**REQUIREMENTS:** Set out every line in the rows below as a two-column Markdown table headed n and Line, where n counts the lines in order and Line holds each line's text. Leave out any blank lines.

**RECORD EXTRACTS:**

────────

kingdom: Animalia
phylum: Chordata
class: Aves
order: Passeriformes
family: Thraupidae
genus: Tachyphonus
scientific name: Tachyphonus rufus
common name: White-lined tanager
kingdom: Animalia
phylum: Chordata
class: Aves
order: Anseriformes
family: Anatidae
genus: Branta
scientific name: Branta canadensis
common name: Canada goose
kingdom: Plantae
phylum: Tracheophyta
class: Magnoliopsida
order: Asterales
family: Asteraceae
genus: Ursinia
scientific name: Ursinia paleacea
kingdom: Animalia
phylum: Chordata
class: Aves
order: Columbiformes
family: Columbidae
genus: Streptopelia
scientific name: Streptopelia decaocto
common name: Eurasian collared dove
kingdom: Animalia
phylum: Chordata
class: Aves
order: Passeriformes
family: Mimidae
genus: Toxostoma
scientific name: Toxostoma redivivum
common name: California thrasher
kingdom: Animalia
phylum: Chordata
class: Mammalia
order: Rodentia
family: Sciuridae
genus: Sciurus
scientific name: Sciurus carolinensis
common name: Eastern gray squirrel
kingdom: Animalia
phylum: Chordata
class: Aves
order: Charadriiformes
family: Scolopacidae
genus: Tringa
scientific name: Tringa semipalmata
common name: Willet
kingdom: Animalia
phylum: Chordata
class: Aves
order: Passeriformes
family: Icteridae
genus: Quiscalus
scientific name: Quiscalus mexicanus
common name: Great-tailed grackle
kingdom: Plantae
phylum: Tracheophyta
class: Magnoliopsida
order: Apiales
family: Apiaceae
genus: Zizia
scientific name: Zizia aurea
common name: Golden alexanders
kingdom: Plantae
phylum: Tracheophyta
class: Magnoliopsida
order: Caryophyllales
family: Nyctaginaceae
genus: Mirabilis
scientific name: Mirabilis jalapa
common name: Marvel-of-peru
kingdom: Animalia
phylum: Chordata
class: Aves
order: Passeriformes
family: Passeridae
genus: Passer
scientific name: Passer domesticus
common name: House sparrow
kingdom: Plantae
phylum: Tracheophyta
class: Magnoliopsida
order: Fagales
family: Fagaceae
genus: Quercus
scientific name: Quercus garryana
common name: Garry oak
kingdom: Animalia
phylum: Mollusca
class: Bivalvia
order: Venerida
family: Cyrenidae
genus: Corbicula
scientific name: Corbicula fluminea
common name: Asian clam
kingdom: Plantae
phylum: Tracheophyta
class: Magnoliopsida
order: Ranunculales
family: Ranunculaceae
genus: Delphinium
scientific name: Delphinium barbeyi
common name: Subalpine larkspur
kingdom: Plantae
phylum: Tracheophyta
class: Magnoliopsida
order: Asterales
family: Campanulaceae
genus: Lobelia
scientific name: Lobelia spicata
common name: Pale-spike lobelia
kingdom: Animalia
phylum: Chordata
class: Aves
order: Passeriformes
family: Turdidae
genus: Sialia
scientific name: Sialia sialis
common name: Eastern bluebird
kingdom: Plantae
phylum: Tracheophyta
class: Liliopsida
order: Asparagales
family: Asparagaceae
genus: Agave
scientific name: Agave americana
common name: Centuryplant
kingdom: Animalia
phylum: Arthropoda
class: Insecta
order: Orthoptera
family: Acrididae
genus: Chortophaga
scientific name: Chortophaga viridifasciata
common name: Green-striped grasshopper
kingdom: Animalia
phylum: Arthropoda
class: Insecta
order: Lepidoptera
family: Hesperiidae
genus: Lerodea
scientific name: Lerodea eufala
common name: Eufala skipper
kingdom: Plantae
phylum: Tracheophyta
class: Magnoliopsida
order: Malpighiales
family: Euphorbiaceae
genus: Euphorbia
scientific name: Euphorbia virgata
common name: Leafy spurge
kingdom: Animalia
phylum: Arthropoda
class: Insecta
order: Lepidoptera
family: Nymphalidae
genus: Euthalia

────────

**TASK RESPONSE:**
| n | Line |
|---|---|
| 1 | kingdom: Animalia |
| 2 | phylum: Chordata |
| 3 | class: Aves |
| 4 | order: Passeriformes |
| 5 | family: Thraupidae |
| 6 | genus: Tachyphonus |
| 7 | scientific name: Tachyphonus rufus |
| 8 | common name: White-lined tanager |
| 9 | kingdom: Animalia |
| 10 | phylum: Chordata |
| 11 | class: Aves |
| 12 | order: Anseriformes |
| 13 | family: Anatidae |
| 14 | genus: Branta |
| 15 | scientific name: Branta canadensis |
| 16 | common name: Canada goose |
| 17 | kingdom: Plantae |
| 18 | phylum: Tracheophyta |
| 19 | class: Magnoliopsida |
| 20 | order: Asterales |
| 21 | family: Asteraceae |
| 22 | genus: Ursinia |
| 23 | scientific name: Ursinia paleacea |
| 24 | kingdom: Animalia |
| 25 | phylum: Chordata |
| 26 | class: Aves |
| 27 | order: Columbiformes |
| 28 | family: Columbidae |
| 29 | genus: Streptopelia |
| 30 | scientific name: Streptopelia decaocto |
| 31 | common name: Eurasian collared dove |
| 32 | kingdom: Animalia |
| 33 | phylum: Chordata |
| 34 | class: Aves |
| 35 | order: Passeriformes |
| 36 | family: Mimidae |
| 37 | genus: Toxostoma |
| 38 | scientific name: Toxostoma redivivum |
| 39 | common name: California thrasher |
| 40 | kingdom: Animalia |
| 41 | phylum: Chordata |
| 42 | class: Mammalia |
| 43 | order: Rodentia |
| 44 | family: Sciuridae |
| 45 | genus: Sciurus |
| 46 | scientific name: Sciurus carolinensis |
| 47 | common name: Eastern gray squirrel |
| 48 | kingdom: Animalia |
| 49 | phylum: Chordata |
| 50 | class: Aves |
| 51 | order: Charadriiformes |
| 52 | family: Scolopacidae |
| 53 | genus: Tringa |
| 54 | scientific name: Tringa semipalmata |
| 55 | common name: Willet |
| 56 | kingdom: Animalia |
| 57 | phylum: Chordata |
| 58 | class: Aves |
| 59 | order: Passeriformes |
| 60 | family: Icteridae |
| 61 | genus: Quiscalus |
| 62 | scientific name: Quiscalus mexicanus |
| 63 | common name: Great-tailed grackle |
| 64 | kingdom: Plantae |
| 65 | phylum: Tracheophyta |
| 66 | class: Magnoliopsida |
| 67 | order: Apiales |
| 68 | family: Apiaceae |
| 69 | genus: Zizia |
| 70 | scientific name: Zizia aurea |
| 71 | common name: Golden alexanders |
| 72 | kingdom: Plantae |
| 73 | phylum: Tracheophyta |
| 74 | class: Magnoliopsida |
| 75 | order: Caryophyllales |
| 76 | family: Nyctaginaceae |
| 77 | genus: Mirabilis |
| 78 | scientific name: Mirabilis jalapa |
| 79 | common name: Marvel-of-peru |
| 80 | kingdom: Animalia |
| 81 | phylum: Chordata |
| 82 | class: Aves |
| 83 | order: Passeriformes |
| 84 | family: Passeridae |
| 85 | genus: Passer |
| 86 | scientific name: Passer domesticus |
| 87 | common name: House sparrow |
| 88 | kingdom: Plantae |
| 89 | phylum: Tracheophyta |
| 90 | class: Magnoliopsida |
| 91 | order: Fagales |
| 92 | family: Fagaceae |
| 93 | genus: Quercus |
| 94 | scientific name: Quercus garryana |
| 95 | common name: Garry oak |
| 96 | kingdom: Animalia |
| 97 | phylum: Mollusca |
| 98 | class: Bivalvia |
| 99 | order: Venerida |
| 100 | family: Cyrenidae |
| 101 | genus: Corbicula |
| 102 | scientific name: Corbicula fluminea |
| 103 | common name: Asian clam |
| 104 | kingdom: Plantae |
| 105 | phylum: Tracheophyta |
| 106 | class: Magnoliopsida |
| 107 | order: Ranunculales |
| 108 | family: Ranunculaceae |
| 109 | genus: Delphinium |
| 110 | scientific name: Delphinium barbeyi |
| 111 | common name: Subalpine larkspur |
| 112 | kingdom: Plantae |
| 113 | phylum: Tracheophyta |
| 114 | class: Magnoliopsida |
| 115 | order: Asterales |
| 116 | family: Campanulaceae |
| 117 | genus: Lobelia |
| 118 | scientific name: Lobelia spicata |
| 119 | common name: Pale-spike lobelia |
| 120 | kingdom: Animalia |
| 121 | phylum: Chordata |
| 122 | class: Aves |
| 123 | order: Passeriformes |
| 124 | family: Turdidae |
| 125 | genus: Sialia |
| 126 | scientific name: Sialia sialis |
| 127 | common name: Eastern bluebird |
| 128 | kingdom: Plantae |
| 129 | phylum: Tracheophyta |
| 130 | class: Liliopsida |
| 131 | order: Asparagales |
| 132 | family: Asparagaceae |
| 133 | genus: Agave |
| 134 | scientific name: Agave americana |
| 135 | common name: Centuryplant |
| 136 | kingdom: Animalia |
| 137 | phylum: Arthropoda |
| 138 | class: Insecta |
| 139 | order: Orthoptera |
| 140 | family: Acrididae |
| 141 | genus: Chortophaga |
| 142 | scientific name: Chortophaga viridifasciata |
| 143 | common name: Green-striped grasshopper |
| 144 | kingdom: Animalia |
| 145 | phylum: Arthropoda |
| 146 | class: Insecta |
| 147 | order: Lepidoptera |
| 148 | family: Hesperiidae |
| 149 | genus: Lerodea |
| 150 | scientific name: Lerodea eufala |
| 151 | common name: Eufala skipper |
| 152 | kingdom: Plantae |
| 153 | phylum: Tracheophyta |
| 154 | class: Magnoliopsida |
| 155 | order: Malpighiales |
| 156 | family: Euphorbiaceae |
| 157 | genus: Euphorbia |
| 158 | scientific name: Euphorbia virgata |
| 159 | common name: Leafy spurge |
| 160 | kingdom: Animalia |
| 161 | phylum: Arthropoda |
| 162 | class: Insecta |
| 163 | order: Lepidoptera |
| 164 | family: Nymphalidae |
| 165 | genus: Euthalia |